• [INSTRUCTIONS TO FOLLOW]: Output every record exactly, and nothing more.
** Opening DATA FOR THIS EXERCISE block **
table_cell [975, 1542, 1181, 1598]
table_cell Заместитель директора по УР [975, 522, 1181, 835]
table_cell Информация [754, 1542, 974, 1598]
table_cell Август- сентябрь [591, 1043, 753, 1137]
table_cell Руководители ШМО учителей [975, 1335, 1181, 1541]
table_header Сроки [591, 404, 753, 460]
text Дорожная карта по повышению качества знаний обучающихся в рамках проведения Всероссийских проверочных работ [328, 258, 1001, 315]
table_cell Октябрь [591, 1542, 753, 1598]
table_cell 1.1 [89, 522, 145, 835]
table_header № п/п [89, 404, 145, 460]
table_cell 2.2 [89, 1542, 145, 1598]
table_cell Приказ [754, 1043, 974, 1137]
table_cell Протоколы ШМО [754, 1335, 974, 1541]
** Closing DATA FOR THIS EXERCISE block **
• [ANSWER AREA]:
table_cell [975, 1542, 1181, 1598]
table_cell Заместитель директора по УР [975, 522, 1181, 835]
table_cell Информация [754, 1542, 974, 1598]
table_cell Август- сентябрь [591, 1043, 753, 1137]
table_cell Руководители ШМО учителей [975, 1335, 1181, 1541]
table_header Сроки [591, 404, 753, 460]
text Дорожная карта по повышению качества знаний обучающихся в рамках проведения Всероссийских проверочных работ [328, 258, 1001, 315]
table_cell Октябрь [591, 1542, 753, 1598]
table_cell 1.1 [89, 522, 145, 835]
table_header № п/п [89, 404, 145, 460]
table_cell 2.2 [89, 1542, 145, 1598]
table_cell Приказ [754, 1043, 974, 1137]
table_cell Протоколы ШМО [754, 1335, 974, 1541]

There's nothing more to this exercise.